A new independent director, Scott Hill (veteran fintech executive, ex-IDC CFO), was added in March 2026 — a small expansion of finance bench strength after the Briers-to-Thomassin transition. The audit, risk, and remuneration committees are all chaired by independents.
The honest assessment: this is a high-quality board on paper and on disclosure. Whether it can actually constrain a founder-CEO who holds the votes is, at minimum, untested. The FCA fine episode is the only real natural experiment — the board reviewed and retained him, which is the answer most independent boards would give to a non-deliberate personal-tax matter, but it is also the answer they would have to give regardless.
5. The Verdict
Governance grade
The strongest positives. Founder skin-in-the-game is unusually high and unusually clean — Käärmann's incentive is to compound the equity, not to game annual targets, because he doesn't take any. The mission-aligned profit cap (passing surplus margin back to customers as lower prices) is consistent with five years of disclosed behaviour, not a slogan. The board is genuinely independent, diverse, and equipped with relevant payments and risk expertise. Wise is regulated by the FCA, NBB, APRA, and several others — discipline shows up in actual capital and liquidity buffers, not just in committee minutes.

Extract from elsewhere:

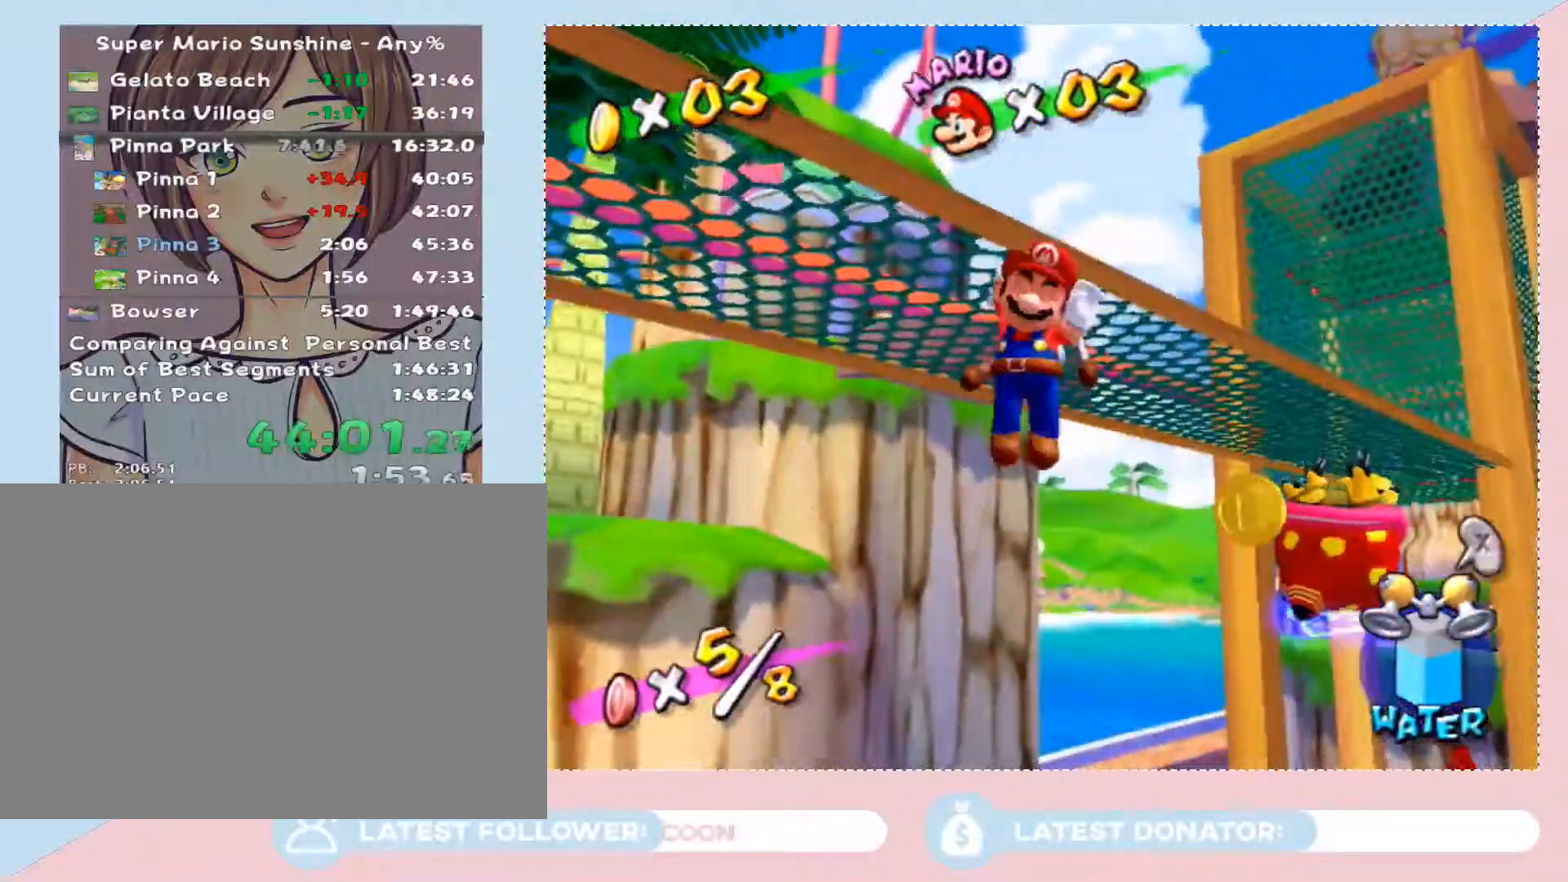
{"buttons": ["B"], "left_stick": "center", "right_stick": "center", "events": [[317, "left_stick", "center"], [450, "B", "down"]]}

The real concerns. The CEO took a £350k FCA fine in October 2024 for careless personal-tax disclosure — small in money terms, but a meaningful integrity flag for the head of a regulated payments firm. The dual-class structure that was supposed to sunset in July 2026 has been extended to 2036 as part of the bundled US-primary-listing vote, despite public dissent from co-founder Hinrikus. CFO transition is recent, with the new CFO still building shareholding. Capital returns to outside shareholders (as opposed to the EBT-funding buyback) have not yet materialised.
The one upgrade trigger. A clean FY26 with no further regulator action, plus a meaningful return-of-capital announcement at the June 2026 results that goes beyond funding the EBT, would move this to B+. The downgrade trigger is a second compliance lapse by the CEO, or evidence the founder uses his post-2026 voting majority to overrule independent directors on material matters.